## What you are asked to do
Beginning at the line that contains "the TurtlBot. I", reproduce the entries below exactly, ending with the line that contains "The libdvbpsi is part". Omit each picture.

## Working data
━━━━━━━━
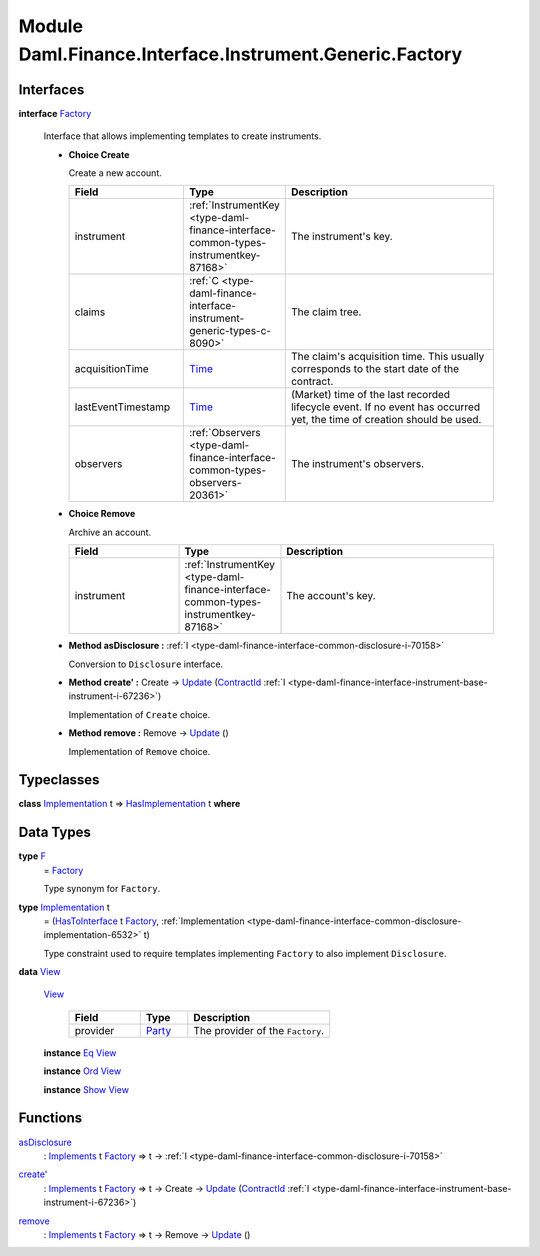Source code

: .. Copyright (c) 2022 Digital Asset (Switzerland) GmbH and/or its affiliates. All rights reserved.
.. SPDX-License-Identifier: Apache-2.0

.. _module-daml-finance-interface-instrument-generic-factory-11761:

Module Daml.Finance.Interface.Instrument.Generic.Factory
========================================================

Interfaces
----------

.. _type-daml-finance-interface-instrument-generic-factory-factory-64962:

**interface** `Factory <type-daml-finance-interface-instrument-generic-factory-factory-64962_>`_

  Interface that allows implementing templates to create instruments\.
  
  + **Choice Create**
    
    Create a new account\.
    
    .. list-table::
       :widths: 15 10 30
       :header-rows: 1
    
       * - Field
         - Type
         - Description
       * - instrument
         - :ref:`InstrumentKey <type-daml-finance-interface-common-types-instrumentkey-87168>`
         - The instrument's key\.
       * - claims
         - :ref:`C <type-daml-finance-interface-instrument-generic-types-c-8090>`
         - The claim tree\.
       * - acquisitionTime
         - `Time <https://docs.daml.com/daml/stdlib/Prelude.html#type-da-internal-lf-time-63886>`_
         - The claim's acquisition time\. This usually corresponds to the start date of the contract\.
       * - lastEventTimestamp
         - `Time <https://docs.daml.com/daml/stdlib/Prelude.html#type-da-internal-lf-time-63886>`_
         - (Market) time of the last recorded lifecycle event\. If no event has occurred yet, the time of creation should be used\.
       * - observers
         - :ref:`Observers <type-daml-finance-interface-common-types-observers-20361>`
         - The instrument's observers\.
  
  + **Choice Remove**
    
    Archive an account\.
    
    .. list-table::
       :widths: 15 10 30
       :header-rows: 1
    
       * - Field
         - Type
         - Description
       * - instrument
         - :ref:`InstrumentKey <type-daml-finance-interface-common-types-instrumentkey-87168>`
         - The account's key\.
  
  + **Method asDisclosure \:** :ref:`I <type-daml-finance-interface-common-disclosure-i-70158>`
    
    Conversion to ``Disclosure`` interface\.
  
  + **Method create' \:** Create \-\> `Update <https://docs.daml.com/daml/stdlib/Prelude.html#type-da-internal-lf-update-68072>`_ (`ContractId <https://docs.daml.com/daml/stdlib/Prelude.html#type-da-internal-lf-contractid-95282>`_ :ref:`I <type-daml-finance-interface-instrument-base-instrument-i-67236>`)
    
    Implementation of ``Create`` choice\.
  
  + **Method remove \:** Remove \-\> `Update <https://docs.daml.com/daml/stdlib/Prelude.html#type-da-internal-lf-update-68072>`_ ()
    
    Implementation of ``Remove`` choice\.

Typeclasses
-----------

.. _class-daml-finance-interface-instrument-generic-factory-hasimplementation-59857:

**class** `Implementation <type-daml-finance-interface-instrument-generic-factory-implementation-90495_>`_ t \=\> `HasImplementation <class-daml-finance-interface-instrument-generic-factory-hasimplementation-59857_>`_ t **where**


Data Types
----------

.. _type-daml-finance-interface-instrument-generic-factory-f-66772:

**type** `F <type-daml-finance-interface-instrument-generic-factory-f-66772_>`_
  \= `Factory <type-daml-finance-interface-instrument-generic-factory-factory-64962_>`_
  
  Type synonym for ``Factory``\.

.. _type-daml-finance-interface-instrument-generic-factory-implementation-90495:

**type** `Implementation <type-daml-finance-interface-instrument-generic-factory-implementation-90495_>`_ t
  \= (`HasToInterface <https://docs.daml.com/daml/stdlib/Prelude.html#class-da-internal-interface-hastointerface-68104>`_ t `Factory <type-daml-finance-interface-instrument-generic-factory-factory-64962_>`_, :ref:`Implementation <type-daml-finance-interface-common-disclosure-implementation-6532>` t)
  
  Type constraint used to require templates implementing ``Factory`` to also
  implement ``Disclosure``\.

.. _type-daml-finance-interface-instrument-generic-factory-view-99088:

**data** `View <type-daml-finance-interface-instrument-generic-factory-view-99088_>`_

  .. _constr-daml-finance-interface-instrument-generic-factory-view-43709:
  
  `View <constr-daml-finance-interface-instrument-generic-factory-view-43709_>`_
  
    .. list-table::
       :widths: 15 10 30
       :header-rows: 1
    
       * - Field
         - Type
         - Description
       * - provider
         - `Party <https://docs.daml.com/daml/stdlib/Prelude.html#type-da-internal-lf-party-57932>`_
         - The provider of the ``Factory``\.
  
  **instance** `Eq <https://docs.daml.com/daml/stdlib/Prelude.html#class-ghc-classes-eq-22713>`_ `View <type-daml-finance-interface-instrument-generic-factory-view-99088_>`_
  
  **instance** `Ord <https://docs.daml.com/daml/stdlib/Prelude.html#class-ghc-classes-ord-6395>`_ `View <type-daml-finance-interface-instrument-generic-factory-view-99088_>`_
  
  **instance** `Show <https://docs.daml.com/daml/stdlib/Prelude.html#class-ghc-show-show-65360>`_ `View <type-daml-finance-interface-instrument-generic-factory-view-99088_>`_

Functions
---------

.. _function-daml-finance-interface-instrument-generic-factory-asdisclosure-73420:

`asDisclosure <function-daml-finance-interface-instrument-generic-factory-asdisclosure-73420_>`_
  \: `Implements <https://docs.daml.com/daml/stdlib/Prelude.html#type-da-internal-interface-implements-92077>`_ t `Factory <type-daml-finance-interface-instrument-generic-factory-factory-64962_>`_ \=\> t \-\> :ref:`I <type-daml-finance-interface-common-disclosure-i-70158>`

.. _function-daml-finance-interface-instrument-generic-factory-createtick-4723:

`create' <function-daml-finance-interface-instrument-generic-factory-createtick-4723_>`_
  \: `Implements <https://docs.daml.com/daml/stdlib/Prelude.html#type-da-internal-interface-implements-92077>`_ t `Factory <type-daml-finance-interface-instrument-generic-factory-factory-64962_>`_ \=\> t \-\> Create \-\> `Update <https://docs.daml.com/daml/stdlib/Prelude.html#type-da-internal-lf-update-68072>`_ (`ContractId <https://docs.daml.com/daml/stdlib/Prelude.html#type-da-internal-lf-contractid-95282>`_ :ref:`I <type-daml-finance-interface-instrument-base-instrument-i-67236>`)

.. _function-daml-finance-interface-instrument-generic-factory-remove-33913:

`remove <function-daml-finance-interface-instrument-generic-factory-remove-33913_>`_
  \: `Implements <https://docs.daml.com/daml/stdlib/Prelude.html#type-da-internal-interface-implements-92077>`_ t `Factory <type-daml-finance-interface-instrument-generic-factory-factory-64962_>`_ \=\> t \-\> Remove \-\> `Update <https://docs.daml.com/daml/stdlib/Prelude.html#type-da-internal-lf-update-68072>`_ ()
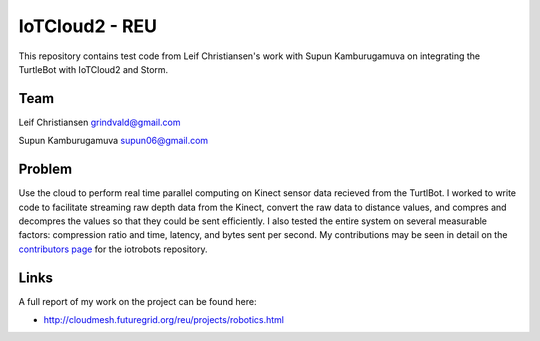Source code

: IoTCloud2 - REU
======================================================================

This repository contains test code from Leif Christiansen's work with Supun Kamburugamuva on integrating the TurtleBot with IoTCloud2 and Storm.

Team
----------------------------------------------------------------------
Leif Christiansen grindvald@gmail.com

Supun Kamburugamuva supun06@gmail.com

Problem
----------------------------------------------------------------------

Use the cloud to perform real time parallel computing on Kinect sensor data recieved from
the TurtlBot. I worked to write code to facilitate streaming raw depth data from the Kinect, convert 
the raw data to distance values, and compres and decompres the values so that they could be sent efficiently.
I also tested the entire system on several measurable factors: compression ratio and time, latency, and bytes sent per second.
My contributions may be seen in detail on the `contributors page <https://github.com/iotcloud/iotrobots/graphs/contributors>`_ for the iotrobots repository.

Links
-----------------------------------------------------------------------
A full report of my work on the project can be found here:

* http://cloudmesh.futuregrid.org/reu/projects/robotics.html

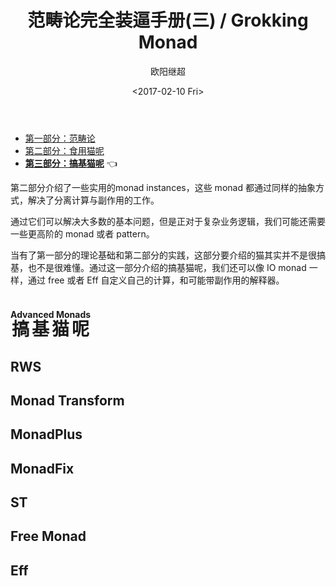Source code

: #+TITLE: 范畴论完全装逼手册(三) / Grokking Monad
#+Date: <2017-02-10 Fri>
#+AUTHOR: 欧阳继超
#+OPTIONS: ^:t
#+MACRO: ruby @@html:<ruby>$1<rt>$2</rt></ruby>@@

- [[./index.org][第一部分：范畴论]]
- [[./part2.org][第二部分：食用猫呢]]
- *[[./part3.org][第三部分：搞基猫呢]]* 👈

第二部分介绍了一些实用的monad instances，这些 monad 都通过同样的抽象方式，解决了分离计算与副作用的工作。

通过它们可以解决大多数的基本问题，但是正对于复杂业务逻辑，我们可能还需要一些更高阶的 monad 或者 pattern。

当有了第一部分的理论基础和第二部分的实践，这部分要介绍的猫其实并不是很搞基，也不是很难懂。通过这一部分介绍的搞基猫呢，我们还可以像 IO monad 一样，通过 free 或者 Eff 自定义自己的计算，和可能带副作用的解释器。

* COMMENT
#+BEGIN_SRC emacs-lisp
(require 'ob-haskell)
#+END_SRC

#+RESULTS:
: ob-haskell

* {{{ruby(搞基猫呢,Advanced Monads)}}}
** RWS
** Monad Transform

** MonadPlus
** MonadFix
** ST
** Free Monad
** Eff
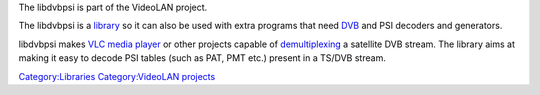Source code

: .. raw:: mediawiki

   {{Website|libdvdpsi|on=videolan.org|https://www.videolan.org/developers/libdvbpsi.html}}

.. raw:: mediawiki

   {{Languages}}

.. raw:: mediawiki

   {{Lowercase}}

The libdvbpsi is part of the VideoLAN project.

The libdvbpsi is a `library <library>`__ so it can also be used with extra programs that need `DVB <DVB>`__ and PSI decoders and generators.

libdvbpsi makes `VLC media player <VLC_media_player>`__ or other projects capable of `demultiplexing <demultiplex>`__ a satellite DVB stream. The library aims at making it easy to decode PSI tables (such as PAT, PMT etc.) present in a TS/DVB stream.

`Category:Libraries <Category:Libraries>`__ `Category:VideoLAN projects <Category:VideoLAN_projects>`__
━━━━━━━━
## Finished task
the TurtlBot. I worked to write code to facilitate streaming raw depth data from the Kinect, convert 
the raw data to distance values, and compres and decompres the values so that they could be sent efficiently.
I also tested the entire system on several measurable factors: compression ratio and time, latency, and bytes sent per second.
My contributions may be seen in detail on the `contributors page <https://github.com/iotcloud/iotrobots/graphs/contributors>`_ for the iotrobots repository.

Links
-----------------------------------------------------------------------
A full report of my work on the project can be found here:

* http://cloudmesh.futuregrid.org/reu/projects/robotics.html

Source code

: #+TITLE: 范畴论完全装逼手册(三) / Grokking Monad
#+Date: <2017-02-10 Fri>
#+AUTHOR: 欧阳继超
#+OPTIONS: ^:t
#+MACRO: ruby @@html:<ruby>$1<rt>$2</rt></ruby>@@

- [[./index.org][第一部分：范畴论]]
- [[./part2.org][第二部分：食用猫呢]]
- *[[./part3.org][第三部分：搞基猫呢]]* 👈

第二部分介绍了一些实用的monad instances，这些 monad 都通过同样的抽象方式，解决了分离计算与副作用的工作。

通过它们可以解决大多数的基本问题，但是正对于复杂业务逻辑，我们可能还需要一些更高阶的 monad 或者 pattern。

当有了第一部分的理论基础和第二部分的实践，这部分要介绍的猫其实并不是很搞基，也不是很难懂。通过这一部分介绍的搞基猫呢，我们还可以像 IO monad 一样，通过 free 或者 Eff 自定义自己的计算，和可能带副作用的解释器。

* COMMENT
#+BEGIN_SRC emacs-lisp
(require 'ob-haskell)
#+END_SRC

#+RESULTS:
: ob-haskell

* {{{ruby(搞基猫呢,Advanced Monads)}}}
** RWS
** Monad Transform

** MonadPlus
** MonadFix
** ST
** Free Monad
** Eff
Source code

: .. raw:: mediawiki

   {{Website|libdvdpsi|on=videolan.org|https://www.videolan.org/developers/libdvbpsi.html}}

.. raw:: mediawiki

   {{Languages}}

.. raw:: mediawiki

   {{Lowercase}}

The libdvbpsi is part of the VideoLAN project.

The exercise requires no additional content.